It is axiomatic that internal strength is a prerequisite to the ability of a country, howsoever militarily powerful, to counter an external threat to its sovereignty and integrity. For the military high command to acknowledge this reality and accord priority to the homegrown threats over any external challenge is, therefore, welcome. As the term ‘sub-conventional warfare’ connotes, the new doctrine is directed mainly at “institutions and individuals” within the country and across the western border that carry out suicide attacks and other acts of terrorism in Pakistan. We have far too long turned a blind eye to the criminal activities of the institutions and individuals, located within the country, allowing them to flourish and become bolder. This neglect has led to a spate of attacks in various parts of the country; one has become used to witnessing these merciless fanatics launching on our unwary, innocent citizens and resulting in chaotic scenes littered with body parts and ruined property. One critical lapse of our intelligence agencies has been not to think of bringing jihadist elements in the social mainstream of the country. And left to themselves, they proliferated into various militant organisations and easily took to al-Qaeda and other such outfits that conformed to their own aggressive philosophy. Now, with the support of these terrorist groups, they feel free and strong enough to carry out their agenda.

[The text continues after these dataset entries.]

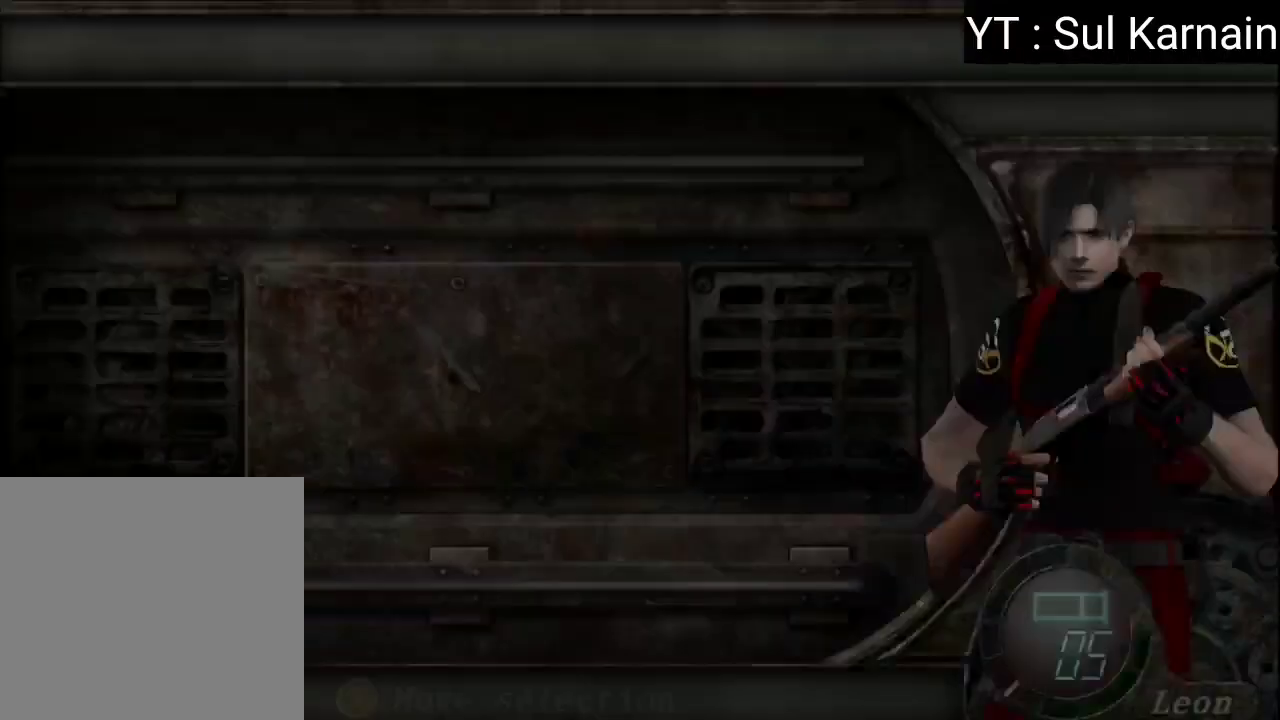
{"buttons": ["B"], "left_stick": "center", "right_stick": "center", "events": [[83, "A", "down"], [167, "A", "up"], [217, "A", "down"], [300, "A", "up"], [383, "B", "down"], [433, "B", "up"], [500, "B", "down"]]}
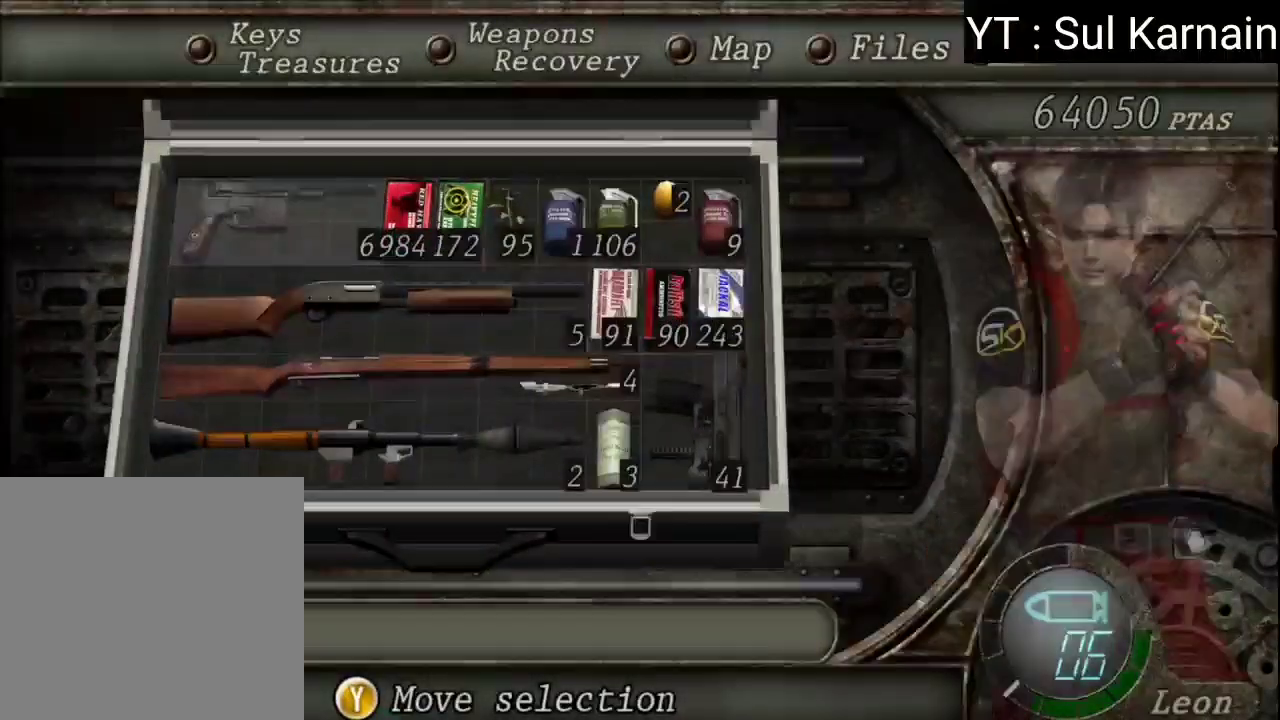
{"buttons": [], "left_stick": "up", "right_stick": "center", "events": [[83, "B", "up"], [83, "left_stick", "up"], [233, "left_stick", "up-left"], [500, "left_stick", "up"]]}
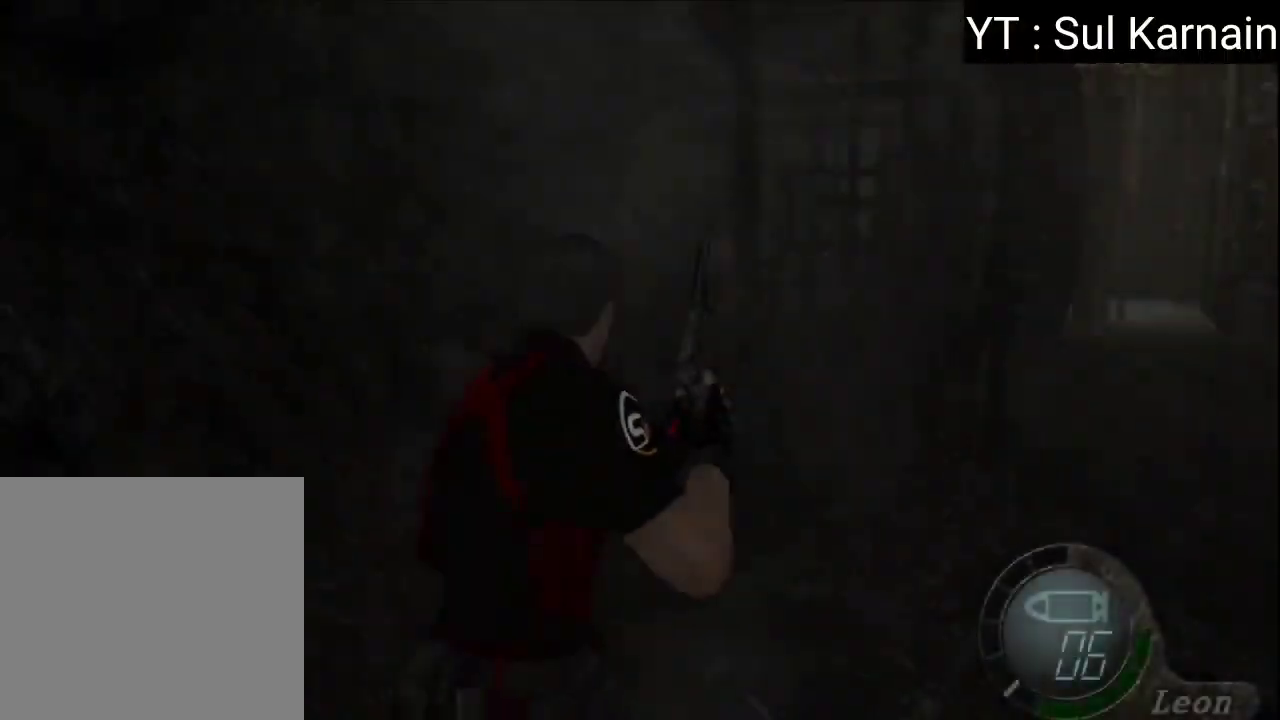
{"buttons": [], "left_stick": "up-right", "right_stick": "center", "events": [[433, "left_stick", "up-right"]]}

The problem, seemingly intractable, has to be addressed head-on with a well-thought-out strategy that one believes the armed forces must have worked out. We can only allude to the multi-layered dimensions that the issue of terrorism has assumed, gaining strength from different evolving factors. The challenge, therefore, cannot be met by just the army alone. The foremost input to militancy has been the growing extremist trend in society and that, in turn, has been bred on the economic and social pressures caused by the uncontrolled inflationary spiral and insecurity that has been an outgrowth of the absence of the writ of the state. The lack-of-writ factor has also meant the absence of accountability, unchecked greed and self-enrichment through corruption. With a no-holds-barred situation, the decline of moral and ethical values is inevitable. This scenario has been exploited to the hilt by the promoters of religiosity adding the dimensions of sectarian killings and militant enforcement of their particular interpretation of Islam.

The situation has been an invitation to the fanatics in Fata and areas within the borders and beyond, the TTP and other militant groups, to come forward and make the mess messier and they have contributed more to the mayhem that the local zealots. Drones keep the cauldron of hate and vengeance boiling. Without tackling all elements of the problem, it is hard to believe that militancy in the country could be rooted out.